===== PROVIDED TEXT
MidEuropa
- Type: Private Ownership
- Industry: Private Equity
- Founded: 1999; 27 years ago
- Headquarters: London, UK
- Products: Secondary Investments Equity co-investments
- Total assets: €5.3 billion
- Website: www.mideuropa.com

= Mid Europa Partners =

Private equity company

MidEuropa is an independent private equity player in Central and Eastern Europe focused on Central and Eastern Europe with approximately €5.3 billion of assets under management.

==Strategy==
MidEuropa seeks to take controlling stakes in its investments either on its own or working alongside other financial or strategic partners. They typically invest €50 million to €300 million in companies with enterprise values ranging from €100 million to €1,500 million, which are cash-flow generative and have dominant market positions in sectors with high barriers to entry.
==========
- _TO DO_:
1 – Turn the paragraph in the MidEuropa text that begins "MidEuropa seeks to take controlling stakes" into a brief list that keeps its main facts.
2 – Retype the MidEuropa text word for word, starting at "MidEuropa is an" and ending at "assets under management.".
Use only the MidEuropa text.
===== AVAILABLE DATA
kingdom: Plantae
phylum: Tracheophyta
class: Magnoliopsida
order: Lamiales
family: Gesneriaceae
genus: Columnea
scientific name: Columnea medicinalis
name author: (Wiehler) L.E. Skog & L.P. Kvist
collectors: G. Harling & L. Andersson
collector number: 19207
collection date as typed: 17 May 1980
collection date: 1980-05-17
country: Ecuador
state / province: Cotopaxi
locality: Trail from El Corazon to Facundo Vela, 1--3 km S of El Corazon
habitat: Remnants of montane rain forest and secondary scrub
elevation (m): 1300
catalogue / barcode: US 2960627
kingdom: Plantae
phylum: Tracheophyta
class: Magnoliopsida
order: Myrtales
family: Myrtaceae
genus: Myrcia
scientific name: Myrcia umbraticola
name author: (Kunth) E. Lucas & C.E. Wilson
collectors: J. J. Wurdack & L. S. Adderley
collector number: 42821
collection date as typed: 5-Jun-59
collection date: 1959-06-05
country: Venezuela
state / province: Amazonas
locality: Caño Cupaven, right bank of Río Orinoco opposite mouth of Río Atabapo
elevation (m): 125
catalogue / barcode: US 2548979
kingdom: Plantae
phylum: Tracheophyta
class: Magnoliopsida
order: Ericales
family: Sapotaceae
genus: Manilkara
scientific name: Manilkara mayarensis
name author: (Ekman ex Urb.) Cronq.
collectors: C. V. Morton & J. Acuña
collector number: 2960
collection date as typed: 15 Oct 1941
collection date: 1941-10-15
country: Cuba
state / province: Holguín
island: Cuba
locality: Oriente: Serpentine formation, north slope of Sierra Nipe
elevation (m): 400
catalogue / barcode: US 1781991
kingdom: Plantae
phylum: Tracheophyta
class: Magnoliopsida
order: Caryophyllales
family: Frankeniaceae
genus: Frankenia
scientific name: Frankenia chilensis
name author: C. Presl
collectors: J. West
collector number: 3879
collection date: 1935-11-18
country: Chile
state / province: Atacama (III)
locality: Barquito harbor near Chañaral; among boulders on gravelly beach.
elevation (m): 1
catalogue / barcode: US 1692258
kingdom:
==========
- _EXPECTED RESULTS_:
1 –
- Takes controlling stakes, alone or alongside other financial or strategic partners
- Typically invests €50 million to €300 million
- Targets companies with enterprise values of €100 million to €1,500 million
- Looks for cash-flow-generative companies with dominant market positions in sectors with high barriers to entry

2 –
MidEuropa is an independent private equity player in Central and Eastern Europe focused on Central and Eastern Europe with approximately €5.3 billion of assets under management.